4.1 How many bits make up a memory address on this computer?

We take \( \log_2(1 \text{ MiB}) = \log_2(2^{20}) = 20 \).

4.2 What is the T:I:O breakdown?

Offset = \( \log_2(1 \text{ KiB}) = \log_2(2^{10}) = 10 \)
Index = \( \log_2(\frac{16 \text{ KiB}}{1 \text{ KiB}}) = \log_2(16) = 4 \)
Tag = 20 − 4 − 10 = 6

4.3 Calculate the cache hit rate for the line marked Line 1:

The integer accesses are 4 * 128 = 512 bytes apart, which means there are 2 accesses per block. The first accesses in each block is a compulsory cache miss, but the second is a hit because \( A[i] \) and \( A[i+128] \) are in the same cache block. Thus, we end up with a hit rate of 50%.
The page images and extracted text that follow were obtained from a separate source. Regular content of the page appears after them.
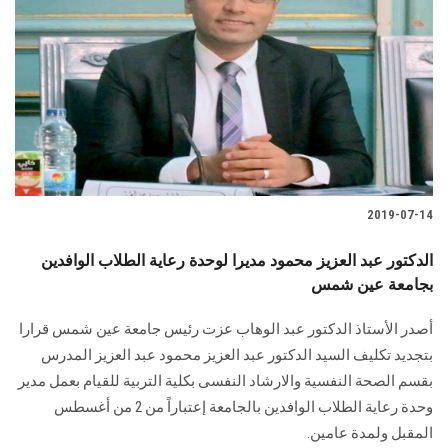
2019-07-14
الدكتور عبد العزيز محمود مديرا لوحدة رعاية الطلاب الوافدين
بجامعة عين شمس
أصدر الأستاذ الدكتور عبد الوهاب عزت رئيس جامعة عين شمس قرارا
بتجديد تكليف السيد الدكتور عبد العزيز محمود عبد العزيز المدرس
بقسم الصحة النفسية والارشاد النفسى بكلية التربية للقيام بعمل مدير
وحدة رعاية الطلاب الوافدين بالجامعة إعتباراً من 2 من أغسطس
المقبل ولمدة عامين.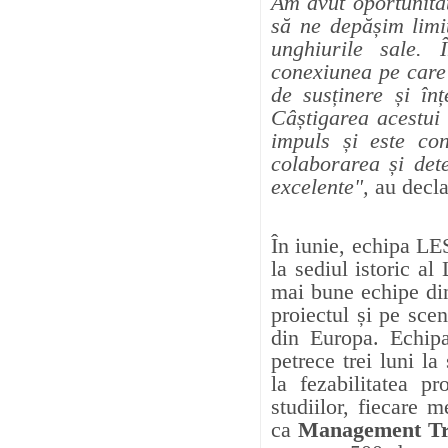
Am avut oportunitat
să ne depășim limit
unghiurile sale.
conexiunea pe care 
de susținere și înț
Câștigarea acestui
impuls și este co
colaborarea și det
excelente",
au decl
În iunie, echipa
la sediul istoric al
mai bune echipe din
proiectul și pe sce
din Europa. Echipa
petrece trei luni la
la fezabilitatea p
studiilor, fiecare
ca
Management Tr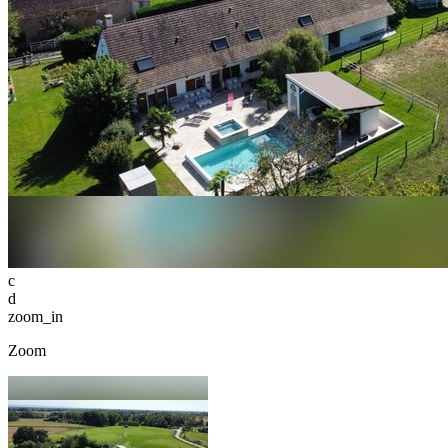
c
d
zoom_in
Zoom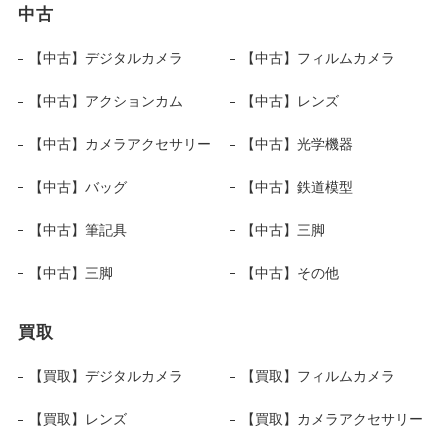
中古
【中古】デジタルカメラ
【中古】フィルムカメラ
【中古】アクションカム
【中古】レンズ
【中古】カメラアクセサリー
【中古】光学機器
【中古】バッグ
【中古】鉄道模型
【中古】筆記具
【中古】三脚
【中古】三脚
【中古】その他
買取
【買取】デジタルカメラ
【買取】フィルムカメラ
【買取】レンズ
【買取】カメラアクセサリー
4.4 Calculate the cache hit rate for the line marked Line 2:

The size of \( A \) is 8192 * 4 = 2^{15} \text{ bytes}. This is exactly twice the size of our cache. At the end of Line 1, we have the second half of \( A \) inside our cache, but Line 2 starts with the first half of \( A \). Thus, we cannot reuse any of the cache data brought in from Line 1 and must start from the beginning. Thus our hit rate is the same as Line 1 since we access memory in the same exact way as Line 1. We don’t have to consider cache hits for total, as the compiler will most likely store it in a register. Thus, we end up with a hit rate of 50%.